→ Given text
⟨
April 4, 2023
M3 Vendor Terms and Conditions
These M3 Vendor Terms and Conditions (“T&Cs”) and the SOW (defined below, including any supplemental terms either referenced herein or in the SOW (collectively referred as “Agreement”), apply exclusively to all (i) services, including professional/consulting services (“Services”), (ii) physical items as well as software, data, scripts or code (“Goods”), and (iii) any Goods conceived, produced or developed in connection with the Services (“Deliverables”) (Services, Goods, and Deliverables collectively referred to as “Products”) provided by the vendor under a SOW (“Vendor”) to M3 Accounting Services, Inc. (“M3”), unless there is a separate written agreement between the parties in place. Any other terms and conditions presented by Vendor are expressly rejected. In the event of any conflict or inconsistency, the order of precedence is (1) the SOW, and (2) the T&Cs. This Agreement constitutes the entire agreement between the parties regarding the subject matter hereof and supersedes all prior oral and written communications.
1. ORDERS AND DELIVERY
1.1. “SOW” means (i) order forms, or (ii) statements of works executed by the parties or (iii) any other document as agreed by the parties, specifying the type, scope, and qualification of the Products, the respective fees and additional conditions (if any), or (iv) purchase orders issued by M3 which incorporate the T&Cs by reference and Vendor accepts such purchase order.
1.2. Time of Essence. Delivery dates specified in the SOW are of the essence. M3 shall not be liable to accept any part of such Products which are delayed and may, at its option, cancel the SOW. If Vendor encounters or anticipates difficulty in meeting the delivery schedule, Vendor shall promptly notify M3 in writing.
1.3. Change Order. M3 may, at any time, request additions, deletions, or revisions to the Products ordered and all approved requests will be incorporated as change order to the SOW via a separate written amendment. Vendor will not provide any Products outside of the SOW until a change order has been executed.
1.4. Shipping. All Goods are to be suitably packed for shipment to secure the lowest transportation and insurance rates and to meet carrier requirements. Risk of loss shall be borne by Vendor until delivery.
⟩
→ Stored data
⟨
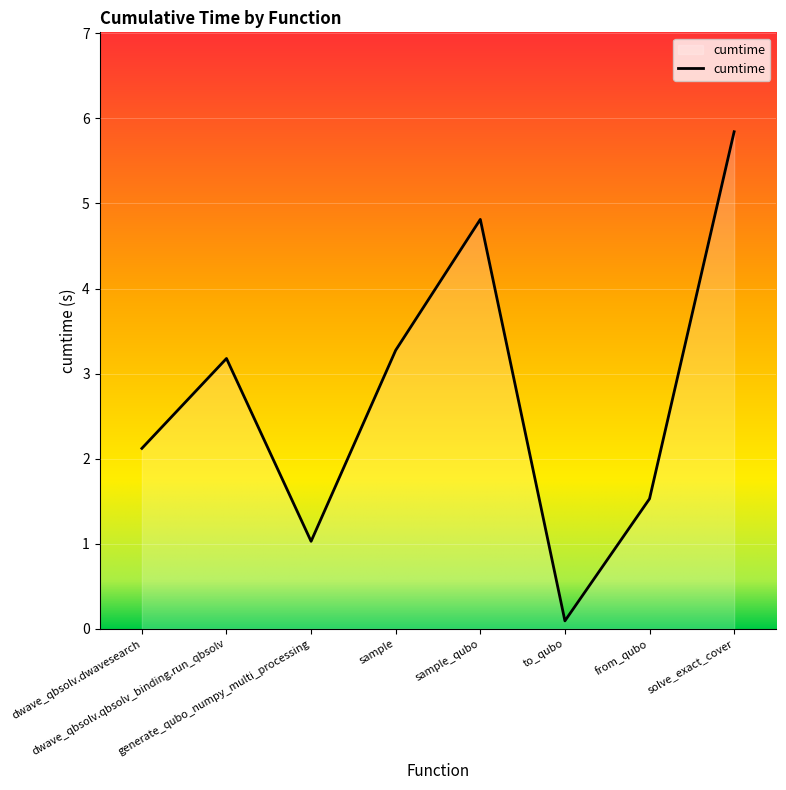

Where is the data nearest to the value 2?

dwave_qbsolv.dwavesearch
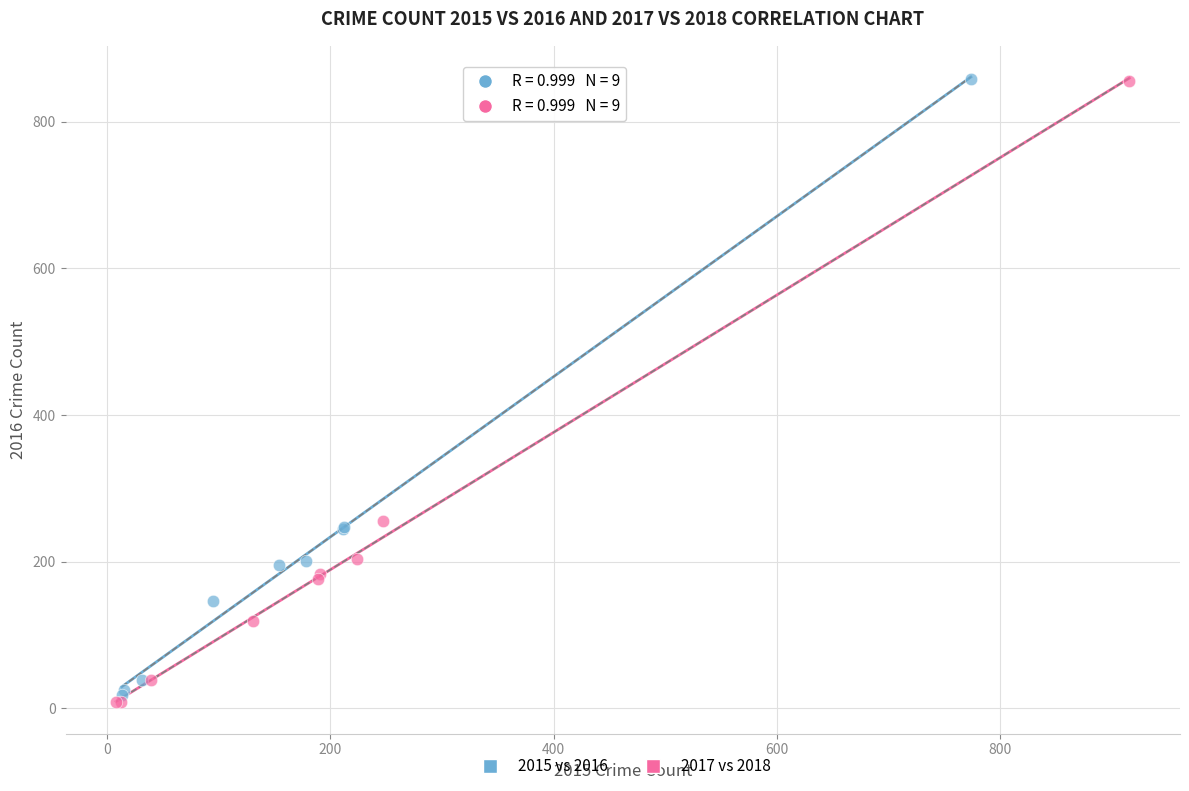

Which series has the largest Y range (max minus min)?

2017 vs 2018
⟩
→ Prompt 1
Please translate this sentence from the vendor terms above into Spanish: "Risk of loss shall be borne by Vendor until delivery."
→ Prompt 2
Under the vendor terms, what is the order of precedence if there is a conflict or inconsistency?
→ Prompt 3
Decide whether each statement agrees with the vendor terms. Answer yes or no for each, and quote the words that decide it.
(a) Delivery dates specified in the SOW are of the essence.
(b) Vendor may provide Products outside the SOW before a change order is executed.
(c) Other terms and conditions presented by Vendor are accepted.

→ Written reply 1
El riesgo de pérdida correrá por cuenta del Proveedor hasta la entrega.

→ Written reply 2
The SOW comes first, followed by the T&Cs.

→ Written reply 3
(a) Yes: "Delivery dates specified in the SOW are of the essence."
(b) No: "Vendor will not provide any Products outside of the SOW until a change order has been executed."
(c) No: "Any other terms and conditions presented by Vendor are expressly rejected."